HW1: Colorizing the Russian Empire

Overview

The purpose of this homework is to automatically produce a color image from the digitized Prokudin-Gorskii glass plate images with minimal visual artifacts as possible. The glass plate images record three exposures of every scene onto a glass plate using a red, a green, and a blue filter. In order generate a color image, extract the three color channels from the glass plate, then place and align one above the other so that the combination forms a single RGB color image. Considering that simple translation (x, y) is sufficient for alignment. Due to the large size of the plate image, we will try to make the alignment fast and efficient.

Methods

The glass plate images are offered with three color channels, the filters from top to bottom is BGR. First, we divide the original image into three images with same size. Then we align the G and R channels to the B channel respectively.

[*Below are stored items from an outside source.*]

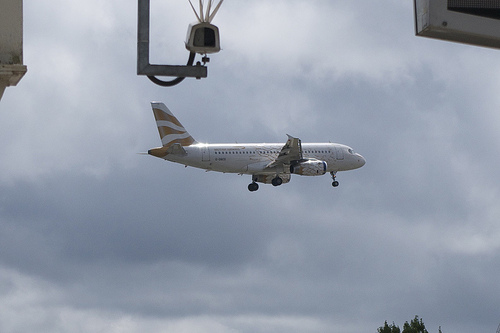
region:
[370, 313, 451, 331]
Leaf covered tree tops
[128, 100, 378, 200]
Airplane preparing to land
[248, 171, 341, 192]
Landing gear of airplane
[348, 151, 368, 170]
Side view of nose of airplane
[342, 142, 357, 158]
Cockpit of airplane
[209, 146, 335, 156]
Passenger windows on airplane fuselage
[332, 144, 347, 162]
Closed airplane egress door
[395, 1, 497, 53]
Corner of metal sign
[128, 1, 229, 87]
Electronic equipment on metal bracket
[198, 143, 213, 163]
Rear egress door on airplane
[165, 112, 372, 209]
Airplane flying insky.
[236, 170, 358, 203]
Landing gear is down.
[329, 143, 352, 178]
White door on side of plane.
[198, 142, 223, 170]
White door on side of plane.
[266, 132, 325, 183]
Large wing on side of plane.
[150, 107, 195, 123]
Gold marking on tail of plane.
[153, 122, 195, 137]
Gold marking on tail of plane.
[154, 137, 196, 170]
Gold marking on tail of plane.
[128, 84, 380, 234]
Plane is mostly white in color.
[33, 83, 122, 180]
White couds in sky.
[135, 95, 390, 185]
this is a plane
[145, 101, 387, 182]
the plane is on air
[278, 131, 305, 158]
this is a wing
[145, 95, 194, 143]
this is the tail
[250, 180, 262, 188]
these are the wheels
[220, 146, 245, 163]
the plane is white in color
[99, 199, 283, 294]
this is the sky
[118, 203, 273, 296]
the sky is grey in color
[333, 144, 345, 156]
the door is closed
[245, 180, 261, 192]
the wheels are black in color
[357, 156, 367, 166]
The nose of the plane.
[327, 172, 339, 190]
The front wheel of the plane.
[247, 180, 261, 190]
The left wheels of the plane.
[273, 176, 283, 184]
The right wheels of the plane.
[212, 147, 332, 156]
The passenger windows on the plane.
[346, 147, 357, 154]
The windows in the cockpit area.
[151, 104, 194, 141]
The tail of the plane.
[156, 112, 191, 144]
The design on the tail of the plane.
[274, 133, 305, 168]
The large side wing of the plane.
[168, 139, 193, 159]
The small wing near the tail of the plane.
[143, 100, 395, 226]
WHITE AIRLINER IN SKY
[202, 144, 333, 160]
ROW OF WINDOWS FOR PASSENGERS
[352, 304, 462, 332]
GREEN LEAVES ON TREE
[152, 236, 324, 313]
WHITE CLOUDS IN SKY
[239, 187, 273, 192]
LOWERED LANDING GEAR OF PLANE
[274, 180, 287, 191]
LOWERED LANDING GEAR OF PLANE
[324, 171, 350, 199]
LOWERED LANDING GEAR OF PLANE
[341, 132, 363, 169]
COCKPIT WINDOWS ON PLANE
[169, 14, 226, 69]
SMALL CAMERA ABOVE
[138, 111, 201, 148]
YELLOW LINES ON PLANE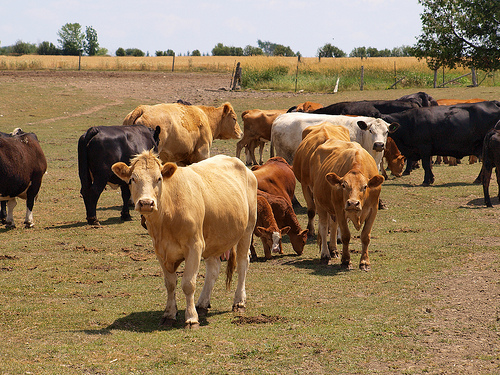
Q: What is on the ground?
A: Grass.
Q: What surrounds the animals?
A: A fence.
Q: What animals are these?
A: Cows.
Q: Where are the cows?
A: In a pasture.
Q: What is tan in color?
A: The cow.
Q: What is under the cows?
A: Grass and dirt.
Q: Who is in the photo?
A: No people.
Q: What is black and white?
A: Some animals.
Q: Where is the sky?
A: Above the land.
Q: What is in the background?
A: Trees.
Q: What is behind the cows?
A: The fence.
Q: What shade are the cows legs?
A: White.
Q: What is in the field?
A: Grass and dirt.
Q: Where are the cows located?
A: In the pasture.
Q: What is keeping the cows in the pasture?
A: A fence.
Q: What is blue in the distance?
A: The sky.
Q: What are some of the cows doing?
A: Grazing.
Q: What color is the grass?
A: Green.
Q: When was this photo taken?
A: During the day.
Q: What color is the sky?
A: Light blue.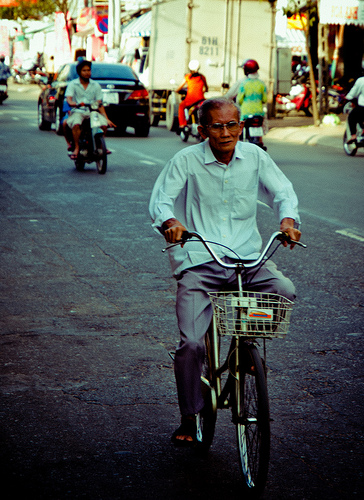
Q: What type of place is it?
A: It is a road.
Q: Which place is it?
A: It is a road.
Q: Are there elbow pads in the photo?
A: No, there are no elbow pads.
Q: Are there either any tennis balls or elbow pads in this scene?
A: No, there are no elbow pads or tennis balls.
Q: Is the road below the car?
A: Yes, the road is below the car.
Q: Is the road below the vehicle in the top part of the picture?
A: Yes, the road is below the car.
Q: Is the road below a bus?
A: No, the road is below the car.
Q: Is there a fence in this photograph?
A: No, there are no fences.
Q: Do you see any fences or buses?
A: No, there are no fences or buses.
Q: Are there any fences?
A: No, there are no fences.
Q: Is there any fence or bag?
A: No, there are no fences or bags.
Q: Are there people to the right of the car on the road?
A: Yes, there is a person to the right of the car.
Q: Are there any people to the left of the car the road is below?
A: No, the person is to the right of the car.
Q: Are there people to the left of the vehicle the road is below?
A: No, the person is to the right of the car.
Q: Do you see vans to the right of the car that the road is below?
A: No, there is a person to the right of the car.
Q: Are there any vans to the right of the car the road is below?
A: No, there is a person to the right of the car.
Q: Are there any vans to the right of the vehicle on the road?
A: No, there is a person to the right of the car.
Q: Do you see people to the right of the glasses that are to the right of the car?
A: Yes, there is a person to the right of the glasses.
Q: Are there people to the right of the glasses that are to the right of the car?
A: Yes, there is a person to the right of the glasses.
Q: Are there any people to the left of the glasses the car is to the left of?
A: No, the person is to the right of the glasses.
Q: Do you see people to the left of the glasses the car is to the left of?
A: No, the person is to the right of the glasses.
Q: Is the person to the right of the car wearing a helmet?
A: Yes, the person is wearing a helmet.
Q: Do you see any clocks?
A: No, there are no clocks.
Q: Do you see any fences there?
A: No, there are no fences.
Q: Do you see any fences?
A: No, there are no fences.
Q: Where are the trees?
A: The trees are on the road.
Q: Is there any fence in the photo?
A: No, there are no fences.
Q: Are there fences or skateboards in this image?
A: No, there are no fences or skateboards.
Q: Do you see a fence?
A: No, there are no fences.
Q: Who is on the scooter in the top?
A: The man is on the scooter.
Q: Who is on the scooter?
A: The man is on the scooter.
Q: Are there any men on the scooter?
A: Yes, there is a man on the scooter.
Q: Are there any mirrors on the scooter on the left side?
A: No, there is a man on the scooter.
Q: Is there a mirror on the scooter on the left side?
A: No, there is a man on the scooter.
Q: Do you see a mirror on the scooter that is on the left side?
A: No, there is a man on the scooter.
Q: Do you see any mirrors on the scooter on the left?
A: No, there is a man on the scooter.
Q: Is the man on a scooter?
A: Yes, the man is on a scooter.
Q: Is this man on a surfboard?
A: No, the man is on a scooter.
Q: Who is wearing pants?
A: The man is wearing pants.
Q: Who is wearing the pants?
A: The man is wearing pants.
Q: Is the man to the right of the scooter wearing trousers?
A: Yes, the man is wearing trousers.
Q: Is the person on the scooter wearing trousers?
A: Yes, the man is wearing trousers.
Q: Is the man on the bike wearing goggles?
A: No, the man is wearing trousers.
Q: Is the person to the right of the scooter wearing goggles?
A: No, the man is wearing trousers.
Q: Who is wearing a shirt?
A: The man is wearing a shirt.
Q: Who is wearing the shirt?
A: The man is wearing a shirt.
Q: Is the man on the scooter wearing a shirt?
A: Yes, the man is wearing a shirt.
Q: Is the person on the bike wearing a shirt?
A: Yes, the man is wearing a shirt.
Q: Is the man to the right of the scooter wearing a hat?
A: No, the man is wearing a shirt.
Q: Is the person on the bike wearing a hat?
A: No, the man is wearing a shirt.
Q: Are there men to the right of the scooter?
A: Yes, there is a man to the right of the scooter.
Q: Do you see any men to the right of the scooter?
A: Yes, there is a man to the right of the scooter.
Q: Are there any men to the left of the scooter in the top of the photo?
A: No, the man is to the right of the scooter.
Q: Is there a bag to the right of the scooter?
A: No, there is a man to the right of the scooter.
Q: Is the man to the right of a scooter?
A: Yes, the man is to the right of a scooter.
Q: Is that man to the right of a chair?
A: No, the man is to the right of a scooter.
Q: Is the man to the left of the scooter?
A: No, the man is to the right of the scooter.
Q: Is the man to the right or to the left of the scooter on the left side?
A: The man is to the right of the scooter.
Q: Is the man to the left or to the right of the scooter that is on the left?
A: The man is to the right of the scooter.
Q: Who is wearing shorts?
A: The man is wearing shorts.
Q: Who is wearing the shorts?
A: The man is wearing shorts.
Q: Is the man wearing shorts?
A: Yes, the man is wearing shorts.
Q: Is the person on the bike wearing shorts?
A: Yes, the man is wearing shorts.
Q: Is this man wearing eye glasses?
A: No, the man is wearing shorts.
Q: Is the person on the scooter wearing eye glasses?
A: No, the man is wearing shorts.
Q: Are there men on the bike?
A: Yes, there is a man on the bike.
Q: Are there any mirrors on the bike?
A: No, there is a man on the bike.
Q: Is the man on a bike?
A: Yes, the man is on a bike.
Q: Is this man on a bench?
A: No, the man is on a bike.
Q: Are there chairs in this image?
A: No, there are no chairs.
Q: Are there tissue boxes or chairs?
A: No, there are no chairs or tissue boxes.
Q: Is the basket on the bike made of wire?
A: Yes, the basket is made of wire.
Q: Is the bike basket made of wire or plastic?
A: The basket is made of wire.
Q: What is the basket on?
A: The basket is on the bike.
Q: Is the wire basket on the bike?
A: Yes, the basket is on the bike.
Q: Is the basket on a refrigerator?
A: No, the basket is on the bike.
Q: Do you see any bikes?
A: Yes, there is a bike.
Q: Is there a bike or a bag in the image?
A: Yes, there is a bike.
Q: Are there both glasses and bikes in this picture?
A: Yes, there are both a bike and glasses.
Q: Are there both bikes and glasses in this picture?
A: Yes, there are both a bike and glasses.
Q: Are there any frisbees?
A: No, there are no frisbees.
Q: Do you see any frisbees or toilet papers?
A: No, there are no frisbees or toilet papers.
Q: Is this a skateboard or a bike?
A: This is a bike.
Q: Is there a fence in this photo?
A: No, there are no fences.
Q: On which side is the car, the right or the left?
A: The car is on the left of the image.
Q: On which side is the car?
A: The car is on the left of the image.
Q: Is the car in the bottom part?
A: No, the car is in the top of the image.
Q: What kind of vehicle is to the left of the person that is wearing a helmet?
A: The vehicle is a car.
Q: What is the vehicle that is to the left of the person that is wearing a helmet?
A: The vehicle is a car.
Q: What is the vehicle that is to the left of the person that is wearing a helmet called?
A: The vehicle is a car.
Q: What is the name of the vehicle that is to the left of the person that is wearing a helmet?
A: The vehicle is a car.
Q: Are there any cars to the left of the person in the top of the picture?
A: Yes, there is a car to the left of the person.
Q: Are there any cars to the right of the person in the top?
A: No, the car is to the left of the person.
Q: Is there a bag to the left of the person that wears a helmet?
A: No, there is a car to the left of the person.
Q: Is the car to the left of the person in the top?
A: Yes, the car is to the left of the person.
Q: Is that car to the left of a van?
A: No, the car is to the left of the person.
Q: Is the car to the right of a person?
A: No, the car is to the left of a person.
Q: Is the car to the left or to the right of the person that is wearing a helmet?
A: The car is to the left of the person.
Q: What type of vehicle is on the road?
A: The vehicle is a car.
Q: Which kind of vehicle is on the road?
A: The vehicle is a car.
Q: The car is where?
A: The car is on the road.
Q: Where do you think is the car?
A: The car is on the road.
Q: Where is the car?
A: The car is on the road.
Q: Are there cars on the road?
A: Yes, there is a car on the road.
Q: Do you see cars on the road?
A: Yes, there is a car on the road.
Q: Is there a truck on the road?
A: No, there is a car on the road.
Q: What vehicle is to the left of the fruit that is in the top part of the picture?
A: The vehicle is a car.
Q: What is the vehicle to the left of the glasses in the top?
A: The vehicle is a car.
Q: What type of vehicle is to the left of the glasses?
A: The vehicle is a car.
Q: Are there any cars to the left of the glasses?
A: Yes, there is a car to the left of the glasses.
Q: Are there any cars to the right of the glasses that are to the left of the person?
A: No, the car is to the left of the glasses.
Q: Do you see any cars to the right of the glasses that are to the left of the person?
A: No, the car is to the left of the glasses.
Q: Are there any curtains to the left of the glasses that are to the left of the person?
A: No, there is a car to the left of the glasses.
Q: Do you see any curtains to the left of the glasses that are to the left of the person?
A: No, there is a car to the left of the glasses.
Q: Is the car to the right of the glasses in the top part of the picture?
A: No, the car is to the left of the glasses.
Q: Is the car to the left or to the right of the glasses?
A: The car is to the left of the glasses.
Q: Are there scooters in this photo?
A: Yes, there is a scooter.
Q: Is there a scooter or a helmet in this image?
A: Yes, there is a scooter.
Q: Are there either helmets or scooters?
A: Yes, there is a scooter.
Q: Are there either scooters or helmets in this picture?
A: Yes, there is a scooter.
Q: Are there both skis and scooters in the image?
A: No, there is a scooter but no skis.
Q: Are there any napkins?
A: No, there are no napkins.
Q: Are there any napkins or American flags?
A: No, there are no napkins or American flags.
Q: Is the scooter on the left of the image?
A: Yes, the scooter is on the left of the image.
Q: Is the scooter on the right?
A: No, the scooter is on the left of the image.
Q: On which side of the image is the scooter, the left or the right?
A: The scooter is on the left of the image.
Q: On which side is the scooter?
A: The scooter is on the left of the image.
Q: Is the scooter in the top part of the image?
A: Yes, the scooter is in the top of the image.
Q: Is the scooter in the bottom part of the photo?
A: No, the scooter is in the top of the image.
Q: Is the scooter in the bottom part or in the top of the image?
A: The scooter is in the top of the image.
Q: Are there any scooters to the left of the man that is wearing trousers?
A: Yes, there is a scooter to the left of the man.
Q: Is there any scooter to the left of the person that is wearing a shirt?
A: Yes, there is a scooter to the left of the man.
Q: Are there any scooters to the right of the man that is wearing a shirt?
A: No, the scooter is to the left of the man.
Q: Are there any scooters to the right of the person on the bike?
A: No, the scooter is to the left of the man.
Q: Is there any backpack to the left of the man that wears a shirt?
A: No, there is a scooter to the left of the man.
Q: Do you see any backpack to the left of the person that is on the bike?
A: No, there is a scooter to the left of the man.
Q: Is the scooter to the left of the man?
A: Yes, the scooter is to the left of the man.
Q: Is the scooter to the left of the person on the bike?
A: Yes, the scooter is to the left of the man.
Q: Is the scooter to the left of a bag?
A: No, the scooter is to the left of the man.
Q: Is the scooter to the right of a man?
A: No, the scooter is to the left of a man.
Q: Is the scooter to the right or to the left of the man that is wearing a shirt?
A: The scooter is to the left of the man.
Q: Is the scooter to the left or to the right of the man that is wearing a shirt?
A: The scooter is to the left of the man.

The first attempt is to compare the whole image pixel by piexl. We measure the distance between two images by SSD. The translation is exhaustively search over a window of [-range, range] pixels, the range depends on the image size and the displacement between the two images. In order to automatically and properly align the images, the range is usually high when the image size is large. This simple alignment is usually slow.

Then an image pyramid is used to align the images in different scales. In each scale we find the best translation to minimize the difference between the base image and the aligned image. Then the translation is applied to the fine scale. The translation accumulated from coarse scale to origional scale.

Result

Singlescale alignment was applied to low resolution images, multiscale alignment was applied to high resolution images. First we show some results for small size JPEG images, the singlescale method is efficient to align the images. However, it is unpractical to align the large size image, that needs to search over a large window [-n,n]. The time complexity is O(n^2). To reduce the effect of noise, we apply a gaussian low pass filter to each channel. The translations are shown below, apply the translation to the equally devided channels, for example, the aligned R channel can be obtained by doing R = circshift(r,shiftR).

The multiscale method builds a image pyramid automatically, this will help to increase the processing speed. The level of the pyramid relates to original image size. In order to automatically produce the color image, the coarsest image in our pyramid is constrained by the largest scale, i.e. s = 2.^round(log(max(size(image)/30))/log(2)). In our observation, increasing the pyramid level is unnecessary when the image size decreased to 30x30, the image smaller than this size usually won't help a lot to find the translation and may lead to a bad alignment.

JPEG format - low resolution:

Aligned                                                                 Original


00106v.jpg R [ 9,-1] G [ 4, 1]


00757v.jpg R [ 5, 5] G [ 2, 3]


00888v.jpg R [13, 0] G [ 5, 1]


00889v.jpg R [ 5, 3] G [ 2, 2]


00907v.jpg R [ 5, 0] G [ 1, 0]


00911v.jpg R [13,-1] G [ 1,-1]


01031v.jpg R [ 4, 1] G [ 1, 1]


01657v.jpg R [12, 1] G [ 5, 1]


01880v.jpg R [14, 4] G [ 6, 2]


TIFF format - high resolution:

Aligned                                                                 Original


00029u.jpg R [93,33] G [40,15]


00087u.jpg R [107,55] G [48,38]


00128u.jpg R [51,38] G [34,25]


00458u.jpg R [90,32] G [42, 5]


00737u.jpg R [50,14] G [15, 6]


00822u.jpg R [123,33] G [57,24]


00892u.jpg R [58, 5] G [15, 2]


01043u.jpg R [11,17] G [-16,10]


01047u.jpg R [71,33] G [24,20]


More TIFF Images:

Aligned                                                                 Original


00055u.jpg R [98,13] G [43,13]
Get the TIFF image

Works well on a broken glass plate!


00308u.jpg R [-74,-10] G [-83, 3]
Get the TIFF image


Test on other image:

Aligned                                                                 Original


R [-92,18] G [-127, 3]

Bells & Whistles

Instead of comparing the raw image, we find the edges by filtering each channel with sobel and prewitt operator. Some results are as good as the pixel-by-pixel comparison result, some are worse. The wild edges is a potential reason for the bad alignment. For those images have clear edges sobel and prewitt operator can work well.

Aligned                                                                 Original                                                                 Sobel and prewitt

Good alignment with clear edges!


00128u.jpg R [53,38] G [37,27]

Edges cause wrong alignment!


00087u.jpg R [103,294] G [ 0,-42]


Conclusions

This is an interesting project which explored the image alignment including singlescale alignment and multiscale alignment. The multiscale method may apply to other application that processing large size images.